PCR増幅通常PCRグラジエントSanger/STR前処理
分類
関連解析装置・技術
主な用途
PCR増幅 / 通常PCR / グラジエント / Sanger/STR前処理
関連モダリティ
抗体医薬 / ADC / 二重特異性抗体 / Fc融合・組換えタンパク質 / AAV / レンチウイルス / プラスミドDNA / 細胞治療 / iPS細胞・幹細胞由来製品 / 遺伝子編集 / 微生物発酵
代表メーカー
Thermo Fisher Scientific / Applied Biosystems・Bio-Rad・Eppendorf・Takara Bio ほか計18社
関連キーワード
リアルタイムPCR / デジタルPCR / 細胞同一性 / マイコプラズマ / プラスミドDNA / 細胞株開発

用途・特徴

サーマルサイクラーは、DNAを増幅する基本装置として幅広く使われます。細胞株開発では遺伝子導入確認・クローニング確認、セルバンクや品質確認ではマイコプラズマPCR・細胞同一性試験・STR解析・種特異的PCRなどの前処理に関係します。
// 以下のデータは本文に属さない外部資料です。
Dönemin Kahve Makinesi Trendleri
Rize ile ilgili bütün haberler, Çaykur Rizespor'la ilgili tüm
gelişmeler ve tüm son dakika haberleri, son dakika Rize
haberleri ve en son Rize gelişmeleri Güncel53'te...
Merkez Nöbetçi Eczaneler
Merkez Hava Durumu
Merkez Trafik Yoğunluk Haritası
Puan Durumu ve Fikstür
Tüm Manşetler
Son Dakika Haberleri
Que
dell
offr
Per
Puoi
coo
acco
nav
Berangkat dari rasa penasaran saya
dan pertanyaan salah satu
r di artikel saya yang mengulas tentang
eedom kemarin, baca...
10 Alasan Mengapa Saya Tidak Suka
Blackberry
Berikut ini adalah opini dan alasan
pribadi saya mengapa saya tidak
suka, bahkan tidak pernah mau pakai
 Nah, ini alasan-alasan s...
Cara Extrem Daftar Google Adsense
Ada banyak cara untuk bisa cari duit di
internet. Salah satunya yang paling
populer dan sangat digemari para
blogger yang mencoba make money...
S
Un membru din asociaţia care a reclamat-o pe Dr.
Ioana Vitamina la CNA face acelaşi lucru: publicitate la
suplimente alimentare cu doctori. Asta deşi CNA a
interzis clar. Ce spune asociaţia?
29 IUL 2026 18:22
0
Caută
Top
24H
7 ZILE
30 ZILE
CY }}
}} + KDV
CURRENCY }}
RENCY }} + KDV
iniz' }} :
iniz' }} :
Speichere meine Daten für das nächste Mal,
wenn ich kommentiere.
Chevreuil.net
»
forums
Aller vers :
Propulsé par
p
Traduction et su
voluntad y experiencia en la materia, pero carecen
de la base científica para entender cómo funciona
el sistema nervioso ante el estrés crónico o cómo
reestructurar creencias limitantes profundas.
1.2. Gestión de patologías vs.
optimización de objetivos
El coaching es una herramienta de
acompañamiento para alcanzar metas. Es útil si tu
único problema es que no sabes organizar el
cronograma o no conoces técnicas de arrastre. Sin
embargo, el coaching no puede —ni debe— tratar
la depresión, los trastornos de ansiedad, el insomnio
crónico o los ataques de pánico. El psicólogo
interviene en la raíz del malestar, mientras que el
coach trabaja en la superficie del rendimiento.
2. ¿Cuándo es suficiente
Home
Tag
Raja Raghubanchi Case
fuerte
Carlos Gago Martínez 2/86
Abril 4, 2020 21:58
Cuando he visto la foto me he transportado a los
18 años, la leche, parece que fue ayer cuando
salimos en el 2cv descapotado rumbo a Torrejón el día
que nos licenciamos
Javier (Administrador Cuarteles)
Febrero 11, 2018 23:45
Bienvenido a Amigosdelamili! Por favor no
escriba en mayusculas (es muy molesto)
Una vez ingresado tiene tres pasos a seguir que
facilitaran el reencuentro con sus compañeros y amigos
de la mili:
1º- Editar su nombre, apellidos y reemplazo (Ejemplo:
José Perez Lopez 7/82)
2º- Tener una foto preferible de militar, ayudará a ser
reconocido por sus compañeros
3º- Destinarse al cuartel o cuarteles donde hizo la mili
GMP品質試験ではリアルタイムPCRも多く使われますが、通常PCRやSangerシーケンス、フラグメント解析を使う試験では、サーマルサイクラーが必要になります。

Point
  • PCR反応の温度サイクルを自動制御する装置
  • 通常PCR、RT-PCR、マルチプレックスPCR、グラジエントPCRなどに使われる
  • クローニング確認、遺伝子導入確認、STR解析、Sanger前処理に関係する
  • マイコプラズマPCRや細胞同一性試験でも使われる
  • グラジエント機能があるとPCR条件検討に使いやすい
  • 96ウェル、384ウェル、チューブ、ストリップ対応などの形式がある

使用方法

基本的には、DNAサンプル、プライマー、DNAポリメラーゼ、dNTP、バッファを混合し、サーマルサイクラーで温度サイクルを実行します。

1サンプルDNAを準備する
2プライマーを設計・準備する
3PCRマスターミックスを調製する
4チューブ/プレートに分注する
5変性・アニーリング・伸長の条件を設定する
6PCR反応を実行する
7電気泳動・シーケンス等で結果を確認する
実際の条件は、ターゲット配列、プライマー、酵素、テンプレート量、PCR産物サイズ、GC含量、アニーリング温度、サイクル数、グラジエント設定、検出方法によって変わります。